Extracted data -
[Start of Attachment]
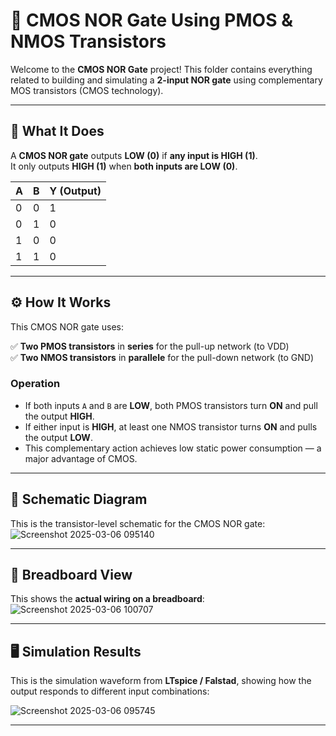 # 🚪 CMOS NOR Gate Using PMOS & NMOS Transistors

Welcome to the **CMOS NOR Gate** project! This folder contains everything related to building and simulating a **2-input NOR gate** using complementary MOS transistors (CMOS technology).

---

## 📝 What It Does

A **CMOS NOR gate** outputs **LOW (0)** if **any input is HIGH (1)**.  
It only outputs **HIGH (1)** when **both inputs are LOW (0)**.

| A | B | Y (Output) |
|--|--|--|
| 0 | 0 | 1 |
| 0 | 1 | 0 |
| 1 | 0 | 0 |
| 1 | 1 | 0 |

---

## ⚙️ How It Works

This CMOS NOR gate uses:

✅ **Two PMOS transistors** in **series** for the pull-up network (to VDD)  
✅ **Two NMOS transistors** in **parallele** for the pull-down network (to GND)  

### Operation

- If both inputs `A` and `B` are **LOW**, both PMOS transistors turn **ON** and pull the output **HIGH**.
- If either input is **HIGH**, at least one NMOS transistor turns **ON** and pulls the output **LOW**.
- This complementary action achieves low static power consumption — a major advantage of CMOS.

---

## 📐 Schematic Diagram

This is the transistor-level schematic for the CMOS NOR gate:
![Screenshot 2025-03-06 095140](https://github.com/user-attachments/assets/574b4075-35ae-4393-8bf0-e0efd97f9bc5)

---

## 🔌 Breadboard View

This shows the **actual wiring on a breadboard**:
![Screenshot 2025-03-06 100707](https://github.com/user-attachments/assets/84c0b9c7-d719-405d-97cf-b8e93a1745cc)


---

## 🖥️ Simulation Results

This is the simulation waveform from **LTspice / Falstad**, showing how the output responds to different input combinations:

![Screenshot 2025-03-06 095745](https://github.com/user-attachments/assets/c308160b-d424-4e7b-a00b-fdbef9e2c084)

---


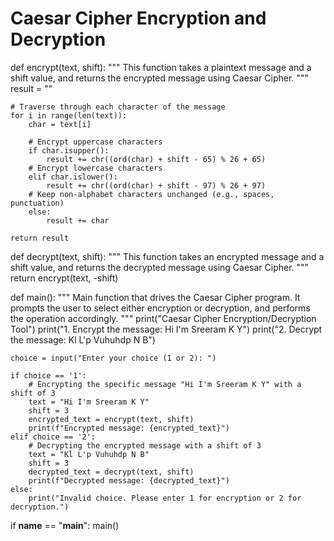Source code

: # Caesar Cipher Encryption and Decryption

def encrypt(text, shift):
    """
    This function takes a plaintext message and a shift value,
    and returns the encrypted message using Caesar Cipher.
    """
    result = ""
    
    # Traverse through each character of the message
    for i in range(len(text)):
        char = text[i]
        
        # Encrypt uppercase characters
        if char.isupper():
            result += chr((ord(char) + shift - 65) % 26 + 65)
        # Encrypt lowercase characters
        elif char.islower():
            result += chr((ord(char) + shift - 97) % 26 + 97)
        # Keep non-alphabet characters unchanged (e.g., spaces, punctuation)
        else:
            result += char
    
    return result

def decrypt(text, shift):
    """
    This function takes an encrypted message and a shift value,
    and returns the decrypted message using Caesar Cipher.
    """
    return encrypt(text, -shift)

def main():
    """
    Main function that drives the Caesar Cipher program.
    It prompts the user to select either encryption or decryption,
    and performs the operation accordingly.
    """
    print("Caesar Cipher Encryption/Decryption Tool")
    print("1. Encrypt the message: Hi I'm Sreeram K Y")
    print("2. Decrypt the message: Kl L'p Vuhuhdp N B")
    
    choice = input("Enter your choice (1 or 2): ")

    if choice == '1':
        # Encrypting the specific message "Hi I'm Sreeram K Y" with a shift of 3
        text = "Hi I'm Sreeram K Y"
        shift = 3
        encrypted_text = encrypt(text, shift)
        print(f"Encrypted message: {encrypted_text}")
    elif choice == '2':
        # Decrypting the encrypted message with a shift of 3
        text = "Kl L'p Vuhuhdp N B"
        shift = 3
        decrypted_text = decrypt(text, shift)
        print(f"Decrypted message: {decrypted_text}")
    else:
        print("Invalid choice. Please enter 1 for encryption or 2 for decryption.")

if __name__ == "__main__":
    main()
[End of Attachment]
Task directions -
Which lines in the rows above contain the word "Screenshot"? Gather each of them and copy it out in full.

Result -
![Screenshot 2025-03-06 095140](https://github.com/user-attachments/assets/574b4075-35ae-4393-8bf0-e0efd97f9bc5)
![Screenshot 2025-03-06 100707](https://github.com/user-attachments/assets/84c0b9c7-d719-405d-97cf-b8e93a1745cc)
![Screenshot 2025-03-06 095745](https://github.com/user-attachments/assets/c308160b-d424-4e7b-a00b-fdbef9e2c084)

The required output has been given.